David Harris was sentenced to two years in prison for refusing to serve in the military along with many like minded young anti-war men who were know as “The Resistance.” I applied for conscientious objector status, having no desire to fight in Vietnam or in any war, or to go to jail for two years for my anti war beliefs. I was told to write an essay to explain to my Draft Board why I did not believe that war was a good way to resolve international political differences, and was told that if my essay was longer than a single, short, double spaced page, that they would never read it or consider my application. 

Anti-Vietnam war protesters

Soon after I graduated from Stanford University, President Nixon devised a new lottery system for the draft, based on one’s birthday. My June 3rd birthday date draft number was randomly drawn 125th, and the cutoff for the draft that year was 120, so I was advised to declare myself ready for service and was thankfully never called up for war, unlike so many young men that year or in endless generations before me.

War was always here. Before man was, war waited for him. The ultimate trade awaiting its ultimate practitioner.

This quote, from Cormac McCarthy’s darkest, most blood soaked book; “Blood Meridian” is still as frighteningly true as it has ever been.

We hid most of the wine in the back of the cave and made a false rock wall so that the Nazi’s wouldn’t find it and steal it.

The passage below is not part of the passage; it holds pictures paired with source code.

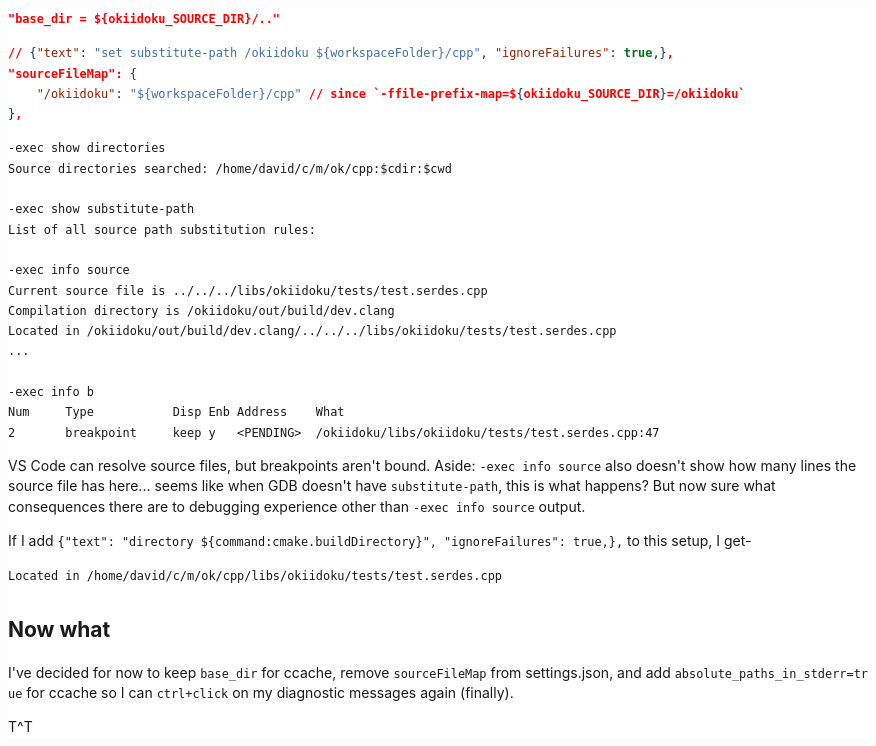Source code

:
 ```cmake
"base_dir = ${okiidoku_SOURCE_DIR}/.."
```

```json
// {"text": "set substitute-path /okiidoku ${workspaceFolder}/cpp", "ignoreFailures": true,},
"sourceFileMap": {
	"/okiidoku": "${workspaceFolder}/cpp" // since `-ffile-prefix-map=${okiidoku_SOURCE_DIR}=/okiidoku`
},
```

```gdb
-exec show directories
Source directories searched: /home/david/c/m/ok/cpp:$cdir:$cwd

-exec show substitute-path
List of all source path substitution rules:

-exec info source
Current source file is ../../../libs/okiidoku/tests/test.serdes.cpp
Compilation directory is /okiidoku/out/build/dev.clang
Located in /okiidoku/out/build/dev.clang/../../../libs/okiidoku/tests/test.serdes.cpp
...

-exec info b
Num     Type           Disp Enb Address    What
2       breakpoint     keep y   <PENDING>  /okiidoku/libs/okiidoku/tests/test.serdes.cpp:47
```

VS Code can resolve source files, but breakpoints aren't bound.
Aside: `-exec info source` also doesn't show how many lines the source file has here... seems like when GDB doesn't have `substitute-path`, this is what happens? But now sure what consequences there are to debugging experience other than `-exec info source` output.

If I add `{"text": "directory ${command:cmake.buildDirectory}", "ignoreFailures": true,},` to this setup, I get-
```gdb
Located in /home/david/c/m/ok/cpp/libs/okiidoku/tests/test.serdes.cpp
```

## Now what

I've decided for now to keep `base_dir` for ccache, remove `sourceFileMap` from settings.json, and add `absolute_paths_in_stderr=true` for ccache so I can `ctrl+click` on my diagnostic messages again (finally).

T^T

When I was a University student in France in the early 1970’s, I was given a tour of wine caves on the edge of the Loire River by Rene Loyeau, who was an old French wine maker in the Loire Valley village of  Vouvray, who was spinning tales for us young Stanford students who had just arrived in the city of Tours for a six month sojourn in September of 1971. He clearly loved his own vintner’s products and had a tangle of purple varicose veins on his cheeks that looked like a personal road map to his winery. 

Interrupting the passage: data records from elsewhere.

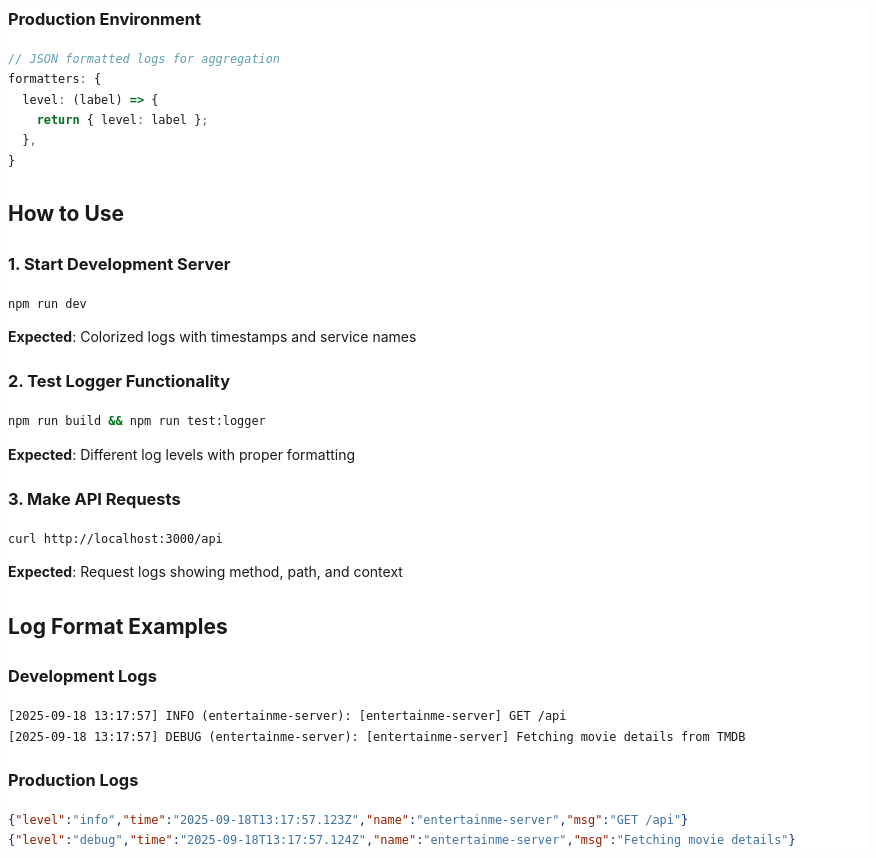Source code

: ### Production Environment

```typescript
// JSON formatted logs for aggregation
formatters: {
  level: (label) => {
    return { level: label };
  },
}
```

## How to Use

### 1. Start Development Server

```bash
npm run dev
```

**Expected**: Colorized logs with timestamps and service names

### 2. Test Logger Functionality

```bash
npm run build && npm run test:logger
```

**Expected**: Different log levels with proper formatting

### 3. Make API Requests

```bash
curl http://localhost:3000/api
```

**Expected**: Request logs showing method, path, and context

## Log Format Examples

### Development Logs

```
[2025-09-18 13:17:57] INFO (entertainme-server): [entertainme-server] GET /api
[2025-09-18 13:17:57] DEBUG (entertainme-server): [entertainme-server] Fetching movie details from TMDB
```

### Production Logs

```json
{"level":"info","time":"2025-09-18T13:17:57.123Z","name":"entertainme-server","msg":"GET /api"}
{"level":"debug","time":"2025-09-18T13:17:57.124Z","name":"entertainme-server","msg":"Fetching movie details"}
```
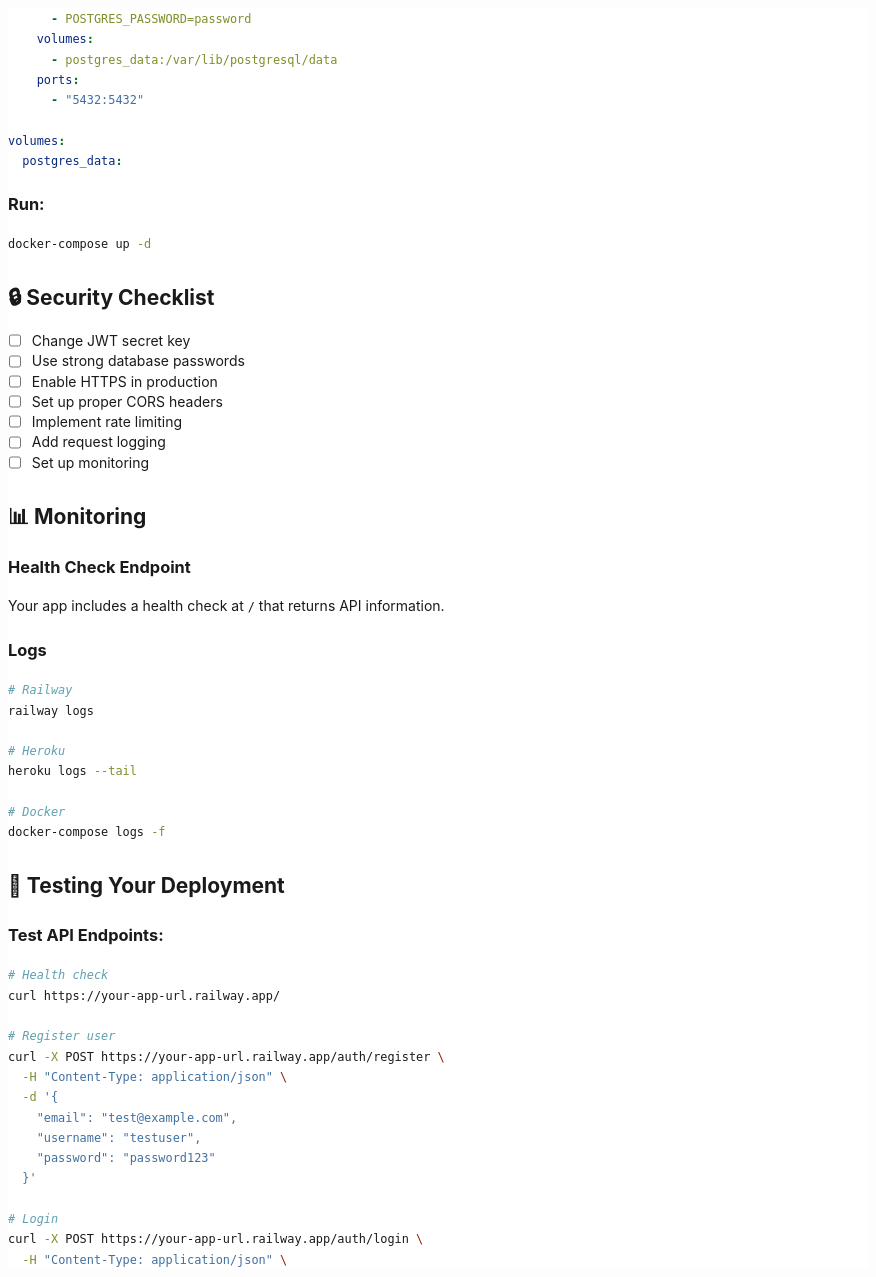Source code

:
 ```yaml
      - POSTGRES_PASSWORD=password
    volumes:
      - postgres_data:/var/lib/postgresql/data
    ports:
      - "5432:5432"

volumes:
  postgres_data:
```

### Run:
```bash
docker-compose up -d
```

## 🔒 Security Checklist

- [ ] Change JWT secret key
- [ ] Use strong database passwords
- [ ] Enable HTTPS in production
- [ ] Set up proper CORS headers
- [ ] Implement rate limiting
- [ ] Add request logging
- [ ] Set up monitoring

## 📊 Monitoring

### Health Check Endpoint
Your app includes a health check at `/` that returns API information.

### Logs
```bash
# Railway
railway logs

# Heroku
heroku logs --tail

# Docker
docker-compose logs -f
```

## 🧪 Testing Your Deployment

### Test API Endpoints:
```bash
# Health check
curl https://your-app-url.railway.app/

# Register user
curl -X POST https://your-app-url.railway.app/auth/register \
  -H "Content-Type: application/json" \
  -d '{
    "email": "test@example.com",
    "username": "testuser",
    "password": "password123"
  }'

# Login
curl -X POST https://your-app-url.railway.app/auth/login \
  -H "Content-Type: application/json" \
```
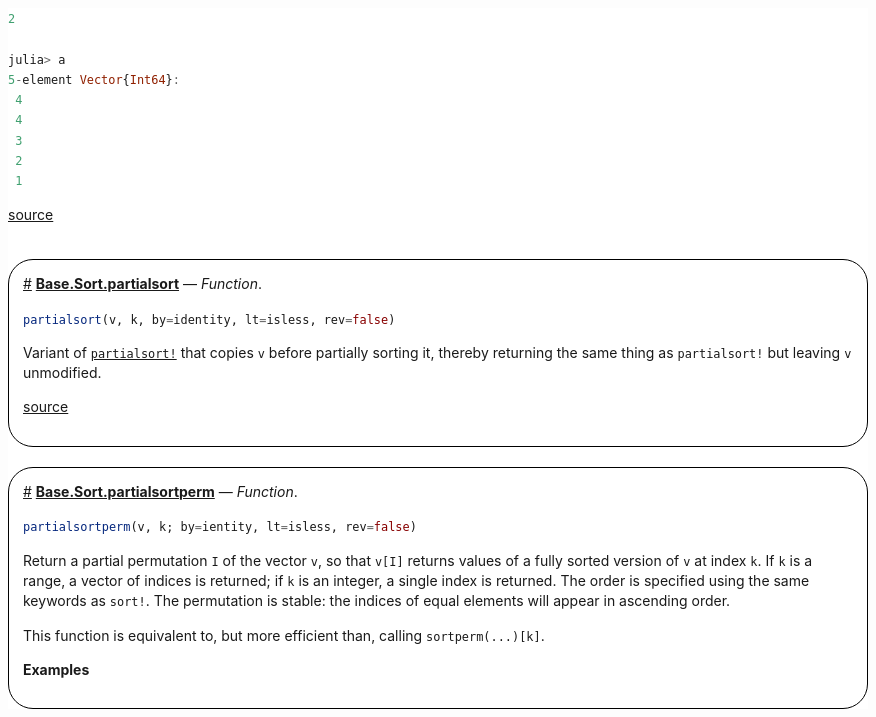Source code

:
 ```julia
2

julia> a
5-element Vector{Int64}:
 4
 4
 3
 2
 1
```



[source](https://github.com/JuliaLang/julia/blob/ad044fee2e4ee6365c524c10a5d8c6d07c12e3f0/base/sort.jl#L108-L160)

</div>
<br>
<div style='border-width:1px; border-style:solid; border-color:black; padding: 1em; border-radius: 25px;'>
<a id='Base.Sort.partialsort' href='#Base.Sort.partialsort'>#</a>&nbsp;<b><u>Base.Sort.partialsort</u></b> &mdash; <i>Function</i>.




```julia
partialsort(v, k, by=identity, lt=isless, rev=false)
```


Variant of [`partialsort!`](/base/sort#Base.Sort.partialsort!) that copies `v` before partially sorting it, thereby returning the same thing as `partialsort!` but leaving `v` unmodified.


[source](https://github.com/JuliaLang/julia/blob/ad044fee2e4ee6365c524c10a5d8c6d07c12e3f0/base/sort.jl#L165-L170)

</div>
<br>
<div style='border-width:1px; border-style:solid; border-color:black; padding: 1em; border-radius: 25px;'>
<a id='Base.Sort.partialsortperm' href='#Base.Sort.partialsortperm'>#</a>&nbsp;<b><u>Base.Sort.partialsortperm</u></b> &mdash; <i>Function</i>.




```julia
partialsortperm(v, k; by=ientity, lt=isless, rev=false)
```


Return a partial permutation `I` of the vector `v`, so that `v[I]` returns values of a fully sorted version of `v` at index `k`. If `k` is a range, a vector of indices is returned; if `k` is an integer, a single index is returned. The order is specified using the same keywords as `sort!`. The permutation is stable: the indices of equal elements will appear in ascending order.

This function is equivalent to, but more efficient than, calling `sortperm(...)[k]`.

**Examples**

He plied us with endless glasses of Vouvray Chenin Blanc, still my favorite white wine, and regaled us with stories going back to the 19th century when his grandfather had managed the family winery.  Viticulture had existed in Vouvray since at least the Middle Ages when the Catholic Church maintained vineyards at the local monasteries. Wine cellars were built in the region from caves created from the excavation of tuffeau rocks which were also used to build the Châteaux of the Loire Valley. Rene Loyeau had excavated a new secret cave to hide his precious stash of vintage wine from the hated Nazi occupiers during WW II, telling us “We hid most of the wine in the back of the cave and made a false rock wall so that the Nazi’s wouldn’t find it and steal it.”

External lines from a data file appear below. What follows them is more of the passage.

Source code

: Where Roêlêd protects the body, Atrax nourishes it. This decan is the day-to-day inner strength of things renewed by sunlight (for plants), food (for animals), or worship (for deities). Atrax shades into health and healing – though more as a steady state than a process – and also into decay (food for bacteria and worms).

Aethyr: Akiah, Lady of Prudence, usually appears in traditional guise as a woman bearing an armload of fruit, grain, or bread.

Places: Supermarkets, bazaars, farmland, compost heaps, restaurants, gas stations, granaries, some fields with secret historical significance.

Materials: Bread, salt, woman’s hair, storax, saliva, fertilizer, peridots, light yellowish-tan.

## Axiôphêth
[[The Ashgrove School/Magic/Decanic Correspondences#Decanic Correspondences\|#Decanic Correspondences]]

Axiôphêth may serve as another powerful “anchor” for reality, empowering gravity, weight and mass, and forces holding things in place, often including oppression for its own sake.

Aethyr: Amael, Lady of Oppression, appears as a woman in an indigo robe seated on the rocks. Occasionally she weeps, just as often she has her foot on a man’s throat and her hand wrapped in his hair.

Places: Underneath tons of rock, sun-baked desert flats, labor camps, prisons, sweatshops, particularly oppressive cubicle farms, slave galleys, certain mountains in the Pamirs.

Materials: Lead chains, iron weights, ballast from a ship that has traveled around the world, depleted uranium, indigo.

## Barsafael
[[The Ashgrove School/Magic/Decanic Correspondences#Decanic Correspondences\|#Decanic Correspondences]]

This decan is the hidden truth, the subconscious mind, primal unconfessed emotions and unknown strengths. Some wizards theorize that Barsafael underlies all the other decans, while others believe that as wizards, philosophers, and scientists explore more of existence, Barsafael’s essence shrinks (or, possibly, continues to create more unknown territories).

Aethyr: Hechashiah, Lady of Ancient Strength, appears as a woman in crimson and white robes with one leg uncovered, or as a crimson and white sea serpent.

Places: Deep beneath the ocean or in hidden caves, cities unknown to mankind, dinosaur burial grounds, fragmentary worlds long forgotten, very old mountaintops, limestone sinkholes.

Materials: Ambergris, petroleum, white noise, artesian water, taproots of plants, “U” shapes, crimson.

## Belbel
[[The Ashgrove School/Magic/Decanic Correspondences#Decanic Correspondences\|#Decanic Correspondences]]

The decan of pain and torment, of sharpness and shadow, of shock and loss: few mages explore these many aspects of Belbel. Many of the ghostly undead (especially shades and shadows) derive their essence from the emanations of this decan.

When we were students there, we witnessed a memorial parade marching down the main street of Tours of older men who had survived the war, many limping or missing limbs. The signage in the Paris Metro designated that those who had been mutilated in the war always got preferential seating on the trains, second only to pregnant women – Brave heroes of the previous generation and our hope for the future generation got seating priority on the underground. 

We drove around France and Europe in an old VW Micro Bus which was legally registered in Germany and had German license plates, which frequently got us pulled over and harassed by police who clearly still hated anything German in 1971. A Dutch motorcycle policeman who stopped us on a dyke above a beach ripped the door off of the bus and suggested that we drive it into the ocean and let the tides take care of our ”Fooking” German piece of junk.